Segmentation requires either a direct expression or a reference to a field containing expressions.

Similar to phrase grounding, you can provide this in two ways:

[ ]:

model.operation="segmentation"
model.prompt="palm trees"
dataset.apply_model(model, label_field="prompted_segmentations")

[ ]:

dataset.first()['prompted_segmentations']

When you want to use a Field of a Sample for grounding, you use the following pattern:

[22]:

dataset.apply_model(model, label_field="sample_field_segmentations", prompt_field="captions")

 100% |█████████████████████| 1/1 [4.7s elapsed, 0s remaining, 0.2 samples/s]

[ ]:

dataset.first()['sample_field_segmentations']

Basic OCR (“ocr”) requires no additional parameters and returns text strings.

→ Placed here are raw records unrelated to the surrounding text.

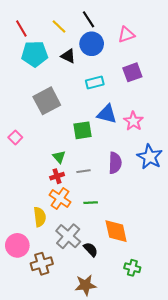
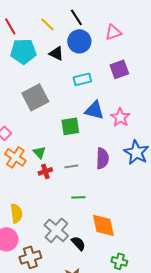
green triangle: (59, 157) -> (39, 152), moved
orange cross: (60, 199) -> (15, 157), moved
yellow semicircle: (40, 217) -> (16, 213), moved

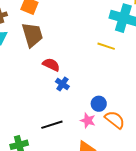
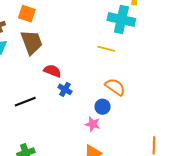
orange semicircle: (115, 120) -> (115, 87), moved
black line: (52, 125) -> (25, 102), moved

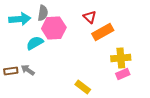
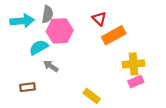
gray arrow: (28, 70) -> (51, 66), moved
brown rectangle: (11, 71) -> (28, 87), moved

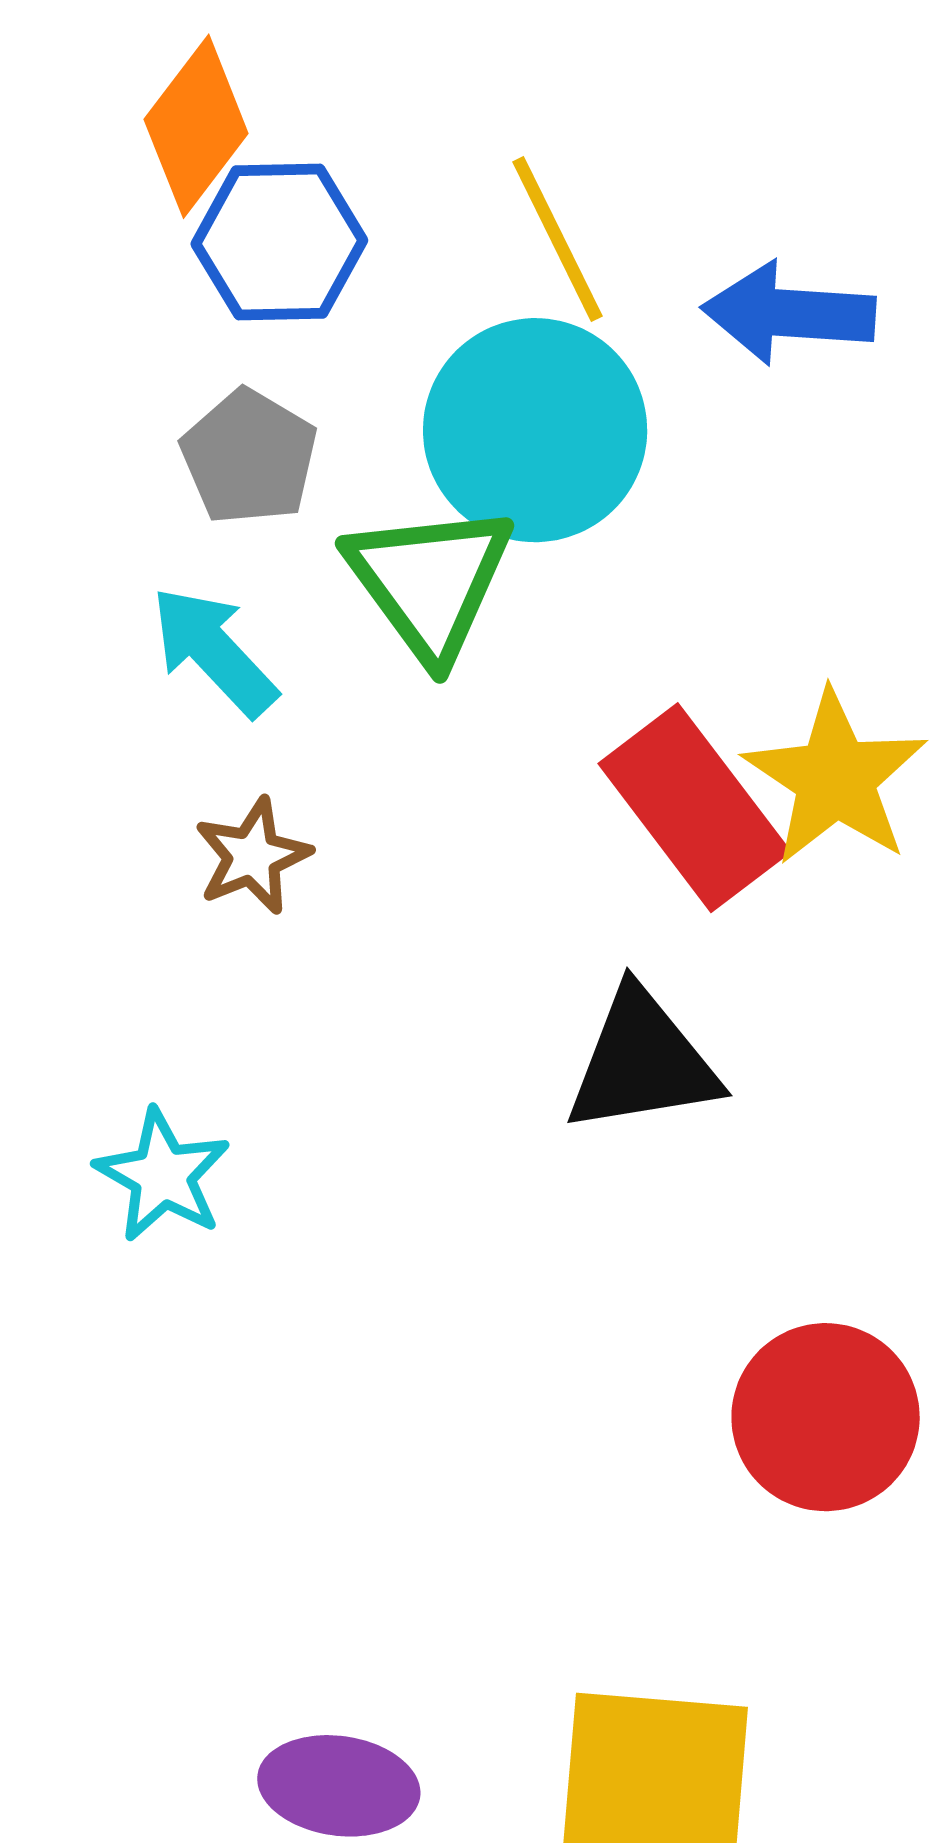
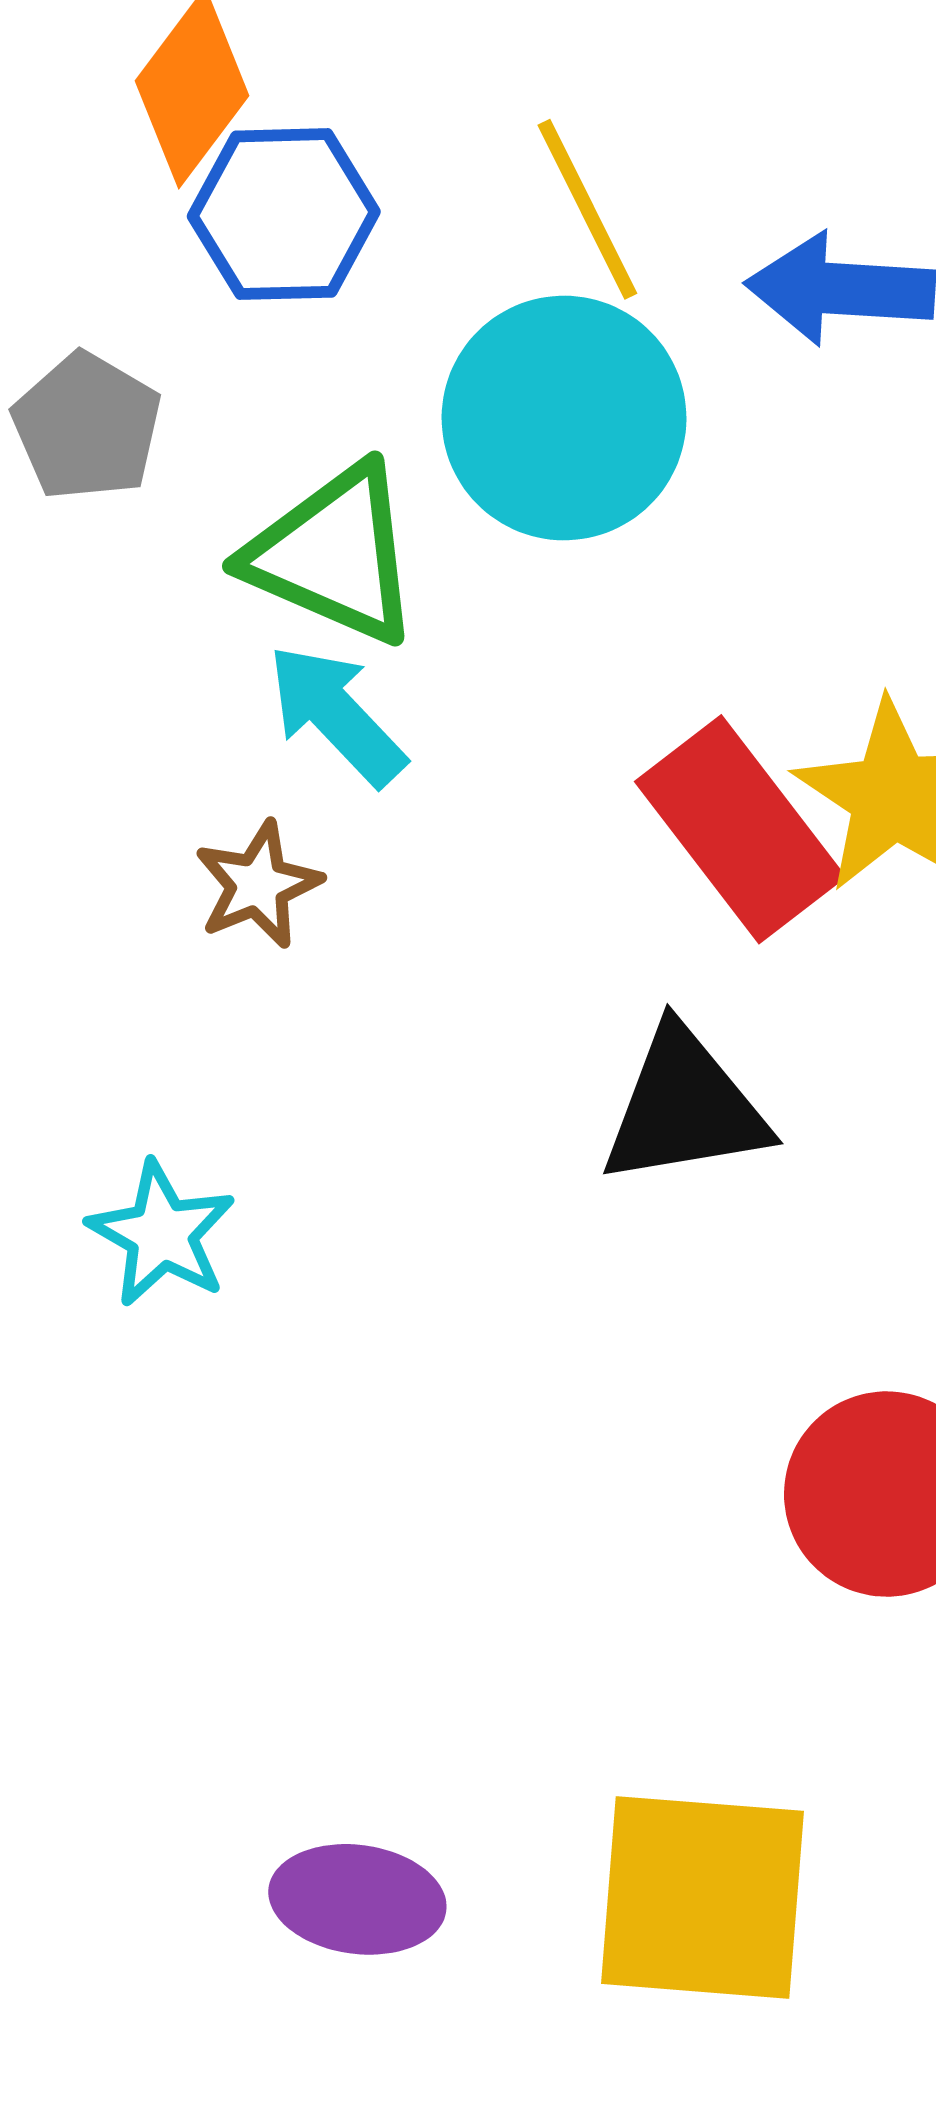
gray pentagon: (249, 457) -> (87, 427), moved
green triangle: (430, 582) -> (334, 554), moved, turned -30
cyan arrow: (214, 651) -> (336, 715), moved

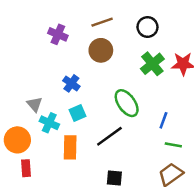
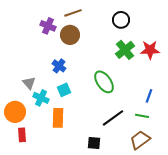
brown line: (102, 22) -> (73, 13), moved
brown circle: (101, 50) -> (70, 35), moved
blue line: (163, 120) -> (149, 96), moved
black line: (109, 136) -> (113, 118), moved

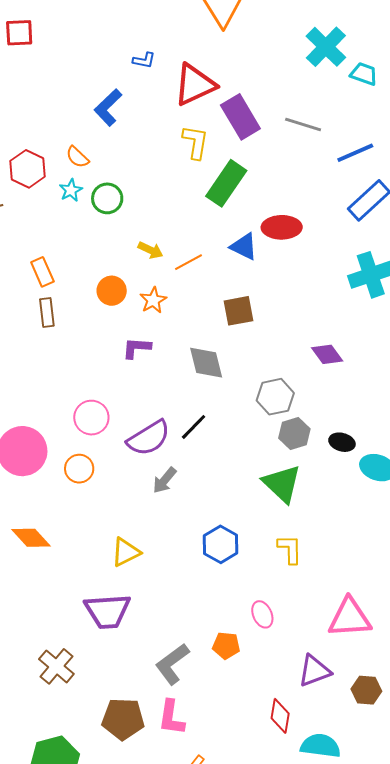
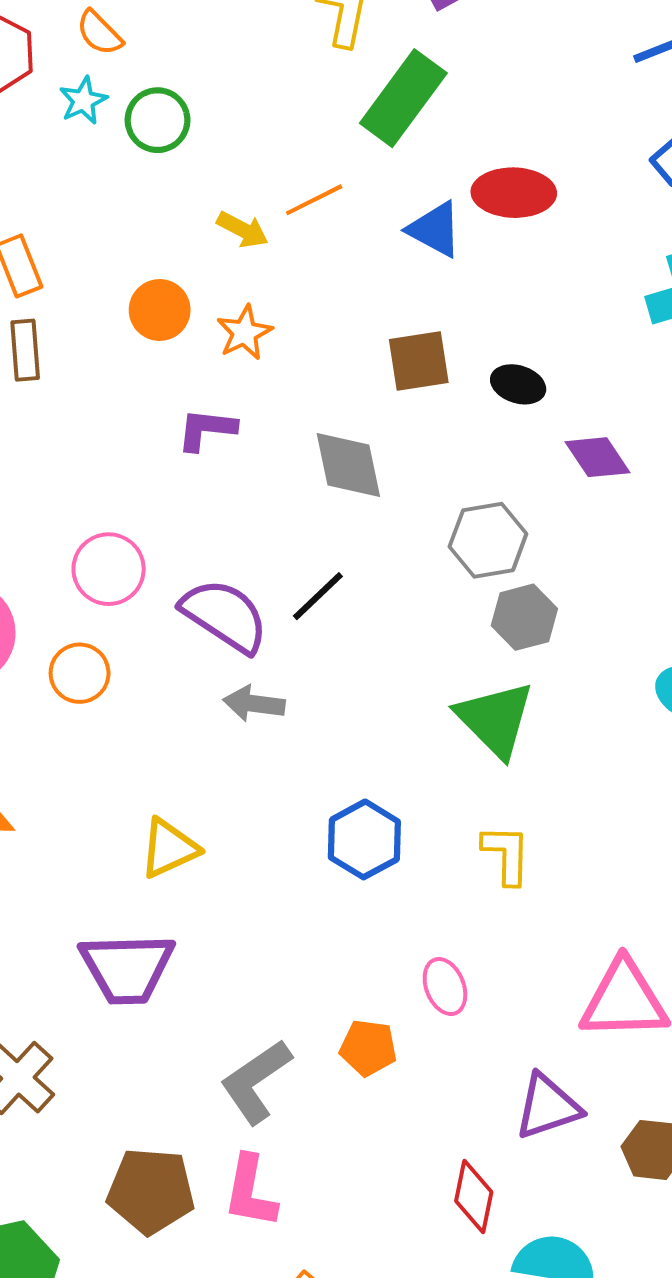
orange line: (188, 262) -> (314, 200), moved
purple semicircle: (149, 438) -> (225, 616), turned -117
black ellipse: (342, 442) -> (518, 384), moved
gray arrow: (164, 480) -> (254, 704), turned 56

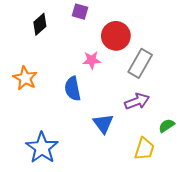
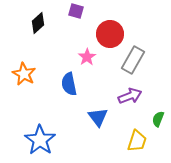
pink star: (92, 60) -> (87, 57), turned -30
green semicircle: (167, 126) -> (158, 119), turned -35

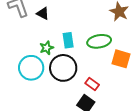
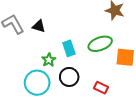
black circle: (63, 68) -> (69, 77), size x0.7

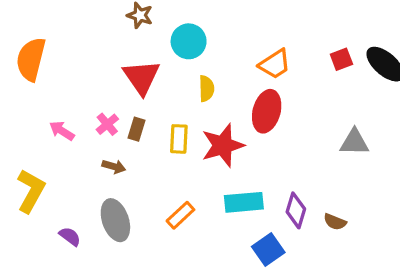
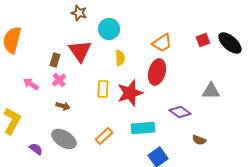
brown rectangle: (137, 129) -> (55, 60), moved
purple diamond: (296, 210) -> (180, 112), moved, turned -70
gray ellipse: (115, 220) -> (64, 139), turned -40

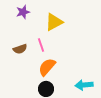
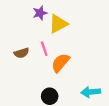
purple star: (23, 12) -> (40, 13), moved
orange semicircle: (47, 67) -> (60, 63), moved

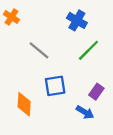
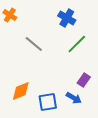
blue square: (55, 86) -> (48, 102), moved
orange diamond: (24, 104) -> (21, 91), turned 65

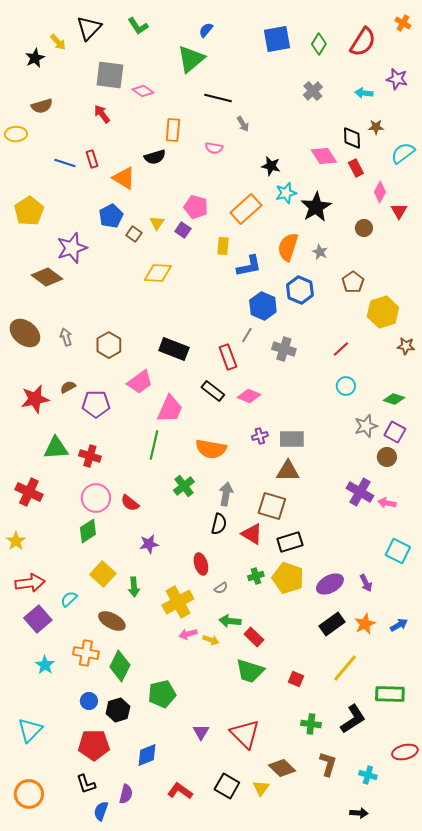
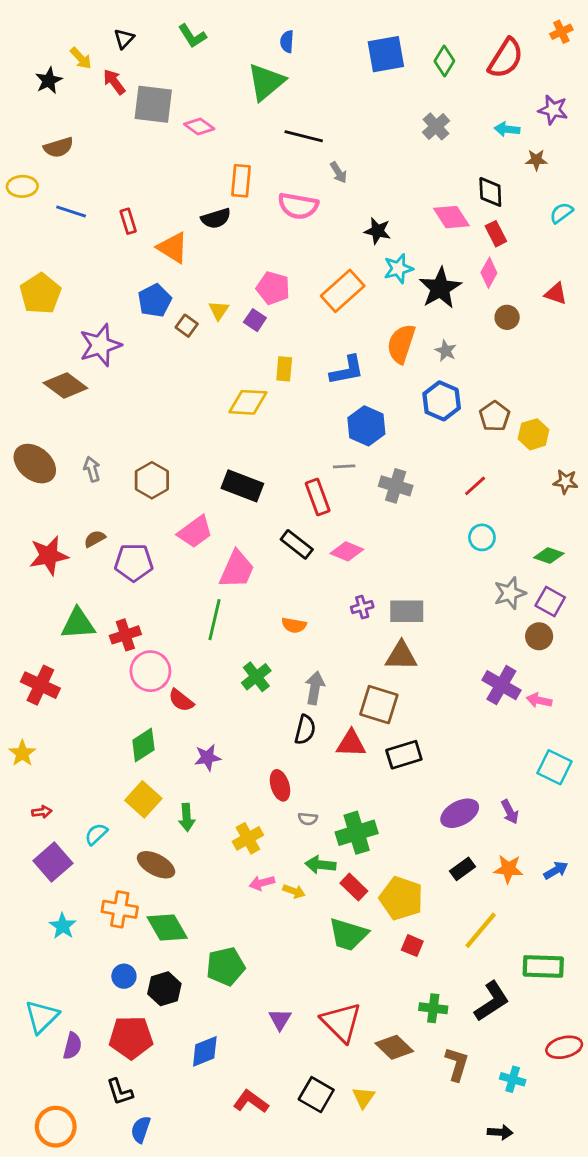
orange cross: (403, 23) -> (561, 32), turned 35
black triangle: (89, 28) -> (124, 39), size x0.6
blue semicircle: (206, 30) -> (287, 41), turned -35
red arrow: (102, 114) -> (114, 82), moved
brown star: (376, 127) -> (536, 160), moved
pink semicircle: (214, 148) -> (298, 206), size x1.6
cyan semicircle: (403, 153) -> (561, 213), size x0.7
blue line: (65, 163) -> (71, 211), moved
pink diamond: (380, 192) -> (489, 273), moved
red triangle: (399, 211) -> (556, 294), turned -42
yellow rectangle: (223, 246) -> (284, 369), moved
yellow diamond: (158, 273) -> (248, 402), moved
brown pentagon: (353, 282) -> (495, 416), moved
blue hexagon: (300, 290) -> (442, 401), moved
yellow hexagon: (383, 312) -> (534, 434), size x0.7
gray line: (247, 335) -> (344, 466), turned 56
orange semicircle: (211, 449) -> (294, 625), size x0.6
red cross: (90, 456) -> (125, 635), turned -35
pink circle: (96, 498) -> (150, 671), moved
green diamond: (88, 531) -> (143, 745), moved
red triangle: (252, 534) -> (351, 744), turned -30
green cross: (256, 576) -> (357, 833), moved, size x1.8
yellow pentagon: (288, 578) -> (401, 898), moved
red arrow: (30, 583) -> (42, 812), size x0.5
gray semicircle: (221, 588) -> (308, 819), turned 40
yellow cross: (178, 602) -> (248, 838), size x0.7
black rectangle: (332, 624) -> (462, 869), size x0.7
orange star: (365, 624) -> (508, 869), turned 30
green diamond: (120, 666) -> (167, 927), turned -56
brown diamond: (282, 768) -> (394, 1047), moved
orange circle: (29, 794) -> (56, 1127), moved
purple semicircle: (126, 794) -> (72, 1046), moved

For OCR with region information (ocr_with_region), you can set store_region_info=True to include bounding boxes for each text region:

[24]:

model.operation="ocr"

model.store_region_info=True

dataset.apply_model(model, label_field="text_regions")

 100% |█████████████████████| 1/1 [220.6ms elapsed, 0s remaining, 4.5 samples/s]

[25]:

dataset.first()['text_regions']

[25]:

<Detections: {
    'detections': [
        <Detection: {
            'id': '67ed9e2de1d525ba81848cd3',
            'attributes': {},
            'tags': [],
            'label': '</s>Sweetness Bakery',
            'bounding_box': [
                0.03249999890312219,
                0.032499998807907104,
                0.3559999831568319,
                0.03899999856948853,
            ],
            'mask': None,
            'mask_path': None,
            'confidence': None,
            'index': None,
        }>,
        <Detection: {
            'id': '67ed9e2de1d525ba81848cd4',
            'attributes': {},
            'tags': [],
            'label': 'HAPPY 30TH BIRTHDAY',
            'bounding_box': [
                0.38449998556996307,
                0.17350000143051147,
                0.2520000226200579,
                0.049999988079071044,
            ],
            'mask': None,
            'mask_path': None,
            'confidence': None,
            'index': None,
        }>,
    ],
}>

[26]:

model.store_region_info=False

dataset.apply_model(model, label_field="text_regions_no_region_info")

 100% |█████████████████████| 1/1 [126.7ms elapsed, 0s remaining, 7.9 samples/s]

[27]:

dataset.first()['text_regions_no_region_info']

[27]:

'Sweetness BakeryHAPPY 30TH BIRTHDAY'

Remotely-sourced models expand the power and flexibility of the FiftyOne Model Zoo by allowing you to access and deploy models from external GitHub repositories or public URLs. Whether you’re leveraging a popular open-source model or integrating one from your own team, this workflow makes it easy to apply and visualize predictions in your datasets.